Africa: Embrace Elective Politics for Self Determination

Published on 2nd November 2010

It has been an election week in Africa. The people of Tanzania and Ivory Coast went to the polls to choose their leaders. Nigerians vote for or against the proposed new constitution ahead of the presidential election scheduled for 31 January, 2011. The momentum of elective politics is on. The African electorate is determined to be drivers of their own destiny. Will the ballot deliver this dream? 

A brief analysis of Africa's history reveals that most governments operate using imposed governance templates from external forces. The citizenry did not willingly sign a social contract to create or affirm the constitutional systems that manage their affairs. As a result, the unquestioned inherited colonial governance institutions perpetuated the extractive mentality among the African leadership. The clash between the foreign agenda (which is exercised directly or indirectly through donor agencies and African proxies) with the aspirations of the local citizenry has led to conflict on the continent, especially during elections.

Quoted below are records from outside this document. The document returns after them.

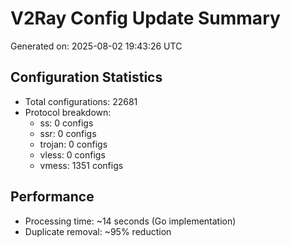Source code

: # V2Ray Config Update Summary
Generated on: 2025-08-02 19:43:26 UTC

## Configuration Statistics
- Total configurations: 22681
- Protocol breakdown:
  - ss: 0 configs
  - ssr: 0 configs
  - trojan: 0 configs
  - vless: 0 configs
  - vmess: 1351 configs

## Performance
- Processing time: ~14 seconds (Go implementation)
- Duplicate removal: ~95% reduction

Elective politics thus offers an opportunity for Africans to go further to query why they are wallowing in the current governance quagmire. The power of elective politics can be used to overthrow the old order without use of violence. It is the culture of plunder of public resources that must be voted out and be replaced with responsible and visionary leadership. Borrowing templates from other countries is not wrong in itself; however, it is wrong for leaders to sustain templates that have never been legitimized by the citizenry through due process of participatory democracy. As Africans opt for democracy and elective politics; they too must guard against the danger of use of money by the wealthy to influence voter decisions.